Saturday, October 30, 2021

Sylvan – Tinderbox have left the building with their new site-specific outdoor show (Belfast and Coleraine until 5 November) #offthegrid

When the team at Tinderbox Theatre Company put their minds to a concept, they deliver with gusto. And so it is with Sylvan, a deliberately sustainable, aptly outdoor and haunting piece of theatre being performed as part of their Off The Grid season.

In a world where natural photosynthesis has been replaced with oxygen generating machines, timber has been removed. So when Rosie from the adoption agency discovers that Paul and Deirdre have an illicit forest hiding in their house, she bends the rules and negotiates regular access to the verdure. But the young family’s nightmare is only beginning.

Staged at night in a forested area of Victoria Park, the audience at first sit on wooden seats in a natural clearing before shifting into the forest alongside the actors. The reclaimed set is simple, list mostly by torches and wireless lights (more usually seen in conference venues) scattered throughout the undergrowth. Sound effects amplify the sense that not all is well in this home.

Maria Connolly is a master of the scowl, at first officious, later crazed. She plays one hopeful parent off against the other as Rosie barters and inveigles her way into the lush recesses of their home in order to be at one with nature and close to someone from her past. Meanwhile Ruby Campbell and Seamus O’Hara portray Deirdre and Paul as a couple who make disagreeing look like a well-executed dance, finishing each other’s sentences, contradicting each other, and ultimately getting both their ways. None of the hardy cast is phased by the weather, and they all throw themselves about the set as if playing on a beach.

Deception builds, trust is tested, and longing overrides common sense and love. (And behind the scenes, the props are strewn around the forest floor in a way that must cause the stage manager to perpetually have kittens thinking about the dirt on the Enda Kenny’s multi-faceted costumes.)

Over 30-40 minutes, the initial unpacking of the world in which the characters live is fabulous theatre. The snappy dialogue, stereo effects, symbolism and props are all enthralling. Director Patrick J O’Reilly’s choreography creates some beautiful chains of movement, whether as an ensemble illuminated by the strobing lights, or as individuals exposing a character’s demons. A lot of fine detail is portrayed in spite of the harsh climatic conditions.

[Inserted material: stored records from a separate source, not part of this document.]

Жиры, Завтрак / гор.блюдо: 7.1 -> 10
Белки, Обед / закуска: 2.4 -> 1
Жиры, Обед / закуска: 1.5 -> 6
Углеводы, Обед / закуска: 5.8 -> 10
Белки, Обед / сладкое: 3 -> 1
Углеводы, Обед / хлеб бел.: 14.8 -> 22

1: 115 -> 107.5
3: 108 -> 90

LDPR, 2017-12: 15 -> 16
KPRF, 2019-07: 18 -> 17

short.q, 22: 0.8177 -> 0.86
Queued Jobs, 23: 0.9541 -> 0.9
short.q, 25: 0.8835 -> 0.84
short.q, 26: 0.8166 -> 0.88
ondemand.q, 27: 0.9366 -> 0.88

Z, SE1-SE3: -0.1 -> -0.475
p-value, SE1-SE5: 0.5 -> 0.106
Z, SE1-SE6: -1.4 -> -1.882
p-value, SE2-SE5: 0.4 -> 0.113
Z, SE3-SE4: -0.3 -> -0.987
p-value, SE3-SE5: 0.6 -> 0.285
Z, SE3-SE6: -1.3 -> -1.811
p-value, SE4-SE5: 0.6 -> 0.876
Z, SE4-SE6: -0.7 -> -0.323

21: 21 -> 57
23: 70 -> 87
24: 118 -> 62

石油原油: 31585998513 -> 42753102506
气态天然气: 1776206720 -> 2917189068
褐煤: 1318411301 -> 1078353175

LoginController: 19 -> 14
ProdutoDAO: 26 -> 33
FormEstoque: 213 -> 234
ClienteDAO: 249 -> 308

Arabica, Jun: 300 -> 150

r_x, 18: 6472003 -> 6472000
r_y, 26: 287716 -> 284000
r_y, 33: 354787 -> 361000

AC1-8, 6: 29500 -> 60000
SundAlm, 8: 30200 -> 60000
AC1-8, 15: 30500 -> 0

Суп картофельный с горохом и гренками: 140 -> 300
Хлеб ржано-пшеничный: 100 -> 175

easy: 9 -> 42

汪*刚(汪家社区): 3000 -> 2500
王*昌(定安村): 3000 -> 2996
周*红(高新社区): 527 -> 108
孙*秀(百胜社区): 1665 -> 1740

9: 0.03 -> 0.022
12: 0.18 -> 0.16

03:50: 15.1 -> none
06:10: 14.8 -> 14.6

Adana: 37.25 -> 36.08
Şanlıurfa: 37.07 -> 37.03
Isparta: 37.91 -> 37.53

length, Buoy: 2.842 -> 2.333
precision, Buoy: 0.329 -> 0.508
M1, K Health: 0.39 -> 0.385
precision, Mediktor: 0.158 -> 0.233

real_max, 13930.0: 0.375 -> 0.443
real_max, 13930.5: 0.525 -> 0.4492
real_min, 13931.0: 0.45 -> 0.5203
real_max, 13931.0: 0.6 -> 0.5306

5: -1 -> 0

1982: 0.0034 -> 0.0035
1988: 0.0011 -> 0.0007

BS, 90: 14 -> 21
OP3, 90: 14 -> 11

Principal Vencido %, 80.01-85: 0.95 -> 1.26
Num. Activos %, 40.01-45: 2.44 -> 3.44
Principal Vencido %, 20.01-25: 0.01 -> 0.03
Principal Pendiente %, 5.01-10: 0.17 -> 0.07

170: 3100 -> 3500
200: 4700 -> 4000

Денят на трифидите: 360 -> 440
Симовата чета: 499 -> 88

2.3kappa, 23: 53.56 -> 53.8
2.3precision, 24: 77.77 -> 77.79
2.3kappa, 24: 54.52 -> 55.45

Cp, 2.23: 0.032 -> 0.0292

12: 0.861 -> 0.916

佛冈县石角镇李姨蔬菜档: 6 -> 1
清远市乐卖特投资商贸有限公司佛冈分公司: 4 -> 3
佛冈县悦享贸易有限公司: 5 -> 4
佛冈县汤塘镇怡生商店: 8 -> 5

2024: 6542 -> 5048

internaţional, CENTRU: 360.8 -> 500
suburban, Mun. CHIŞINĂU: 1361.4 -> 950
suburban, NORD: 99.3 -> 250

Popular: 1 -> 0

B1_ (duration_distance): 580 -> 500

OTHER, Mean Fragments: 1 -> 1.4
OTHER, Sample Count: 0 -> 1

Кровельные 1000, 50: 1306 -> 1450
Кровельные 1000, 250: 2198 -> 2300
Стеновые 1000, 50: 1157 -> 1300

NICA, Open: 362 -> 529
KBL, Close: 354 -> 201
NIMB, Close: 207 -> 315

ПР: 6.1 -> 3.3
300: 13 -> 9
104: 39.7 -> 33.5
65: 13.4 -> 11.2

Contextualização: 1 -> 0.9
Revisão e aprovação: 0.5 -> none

Unfortunately, Jonathan M. Daley’s script loses the plot about halfway through. The play trudges through a forest of ideas and endings that sprout up like poison ivy (a little like his earlier Assembly Required) and this all goes to stretch the piece out to 90 minutes when 60 or 70 would have sufficed. Are we witnessing Deirdre’s post-adoption depression, Paul’s verdant spirit, or Rosie’s insanity, or all three? There’s a definite whiff of horror about the staging and some of the themes: but it doesn’t quite commit to the genre. The eventual enigmatic conclusion – at least in the way it is staged in this production – denies the audience of any chance to applaud or receive a sense of closure to the novel production: there’s shock on some faces as we reach the car park and our escorts explain that the show is over. A simple and swift blackout much earlier in the script could still have left the audience thinking yet overall less confused.

That said, Sylvan makes the complex job of running theatre outdoors, at night, with light and sound but no sense of infrastructure look very easy. Tinderbox have created a theatre space in parkland woods. And they’ll be recreating the magic in a number of venues throughout the run. It’s very innovative and a huge investment in new sustainable techniques.

Sylvan continues its sold out run in Belfast’s Victoria Park until Sunday 1 November, before resetting its imaginative world in the Ulster University campus at Coleraine on Thursday 4 and Friday 5 November. Do wear shoes suitable for tramping around a forest, and bring a hat and waterproof coat in case the weather turns.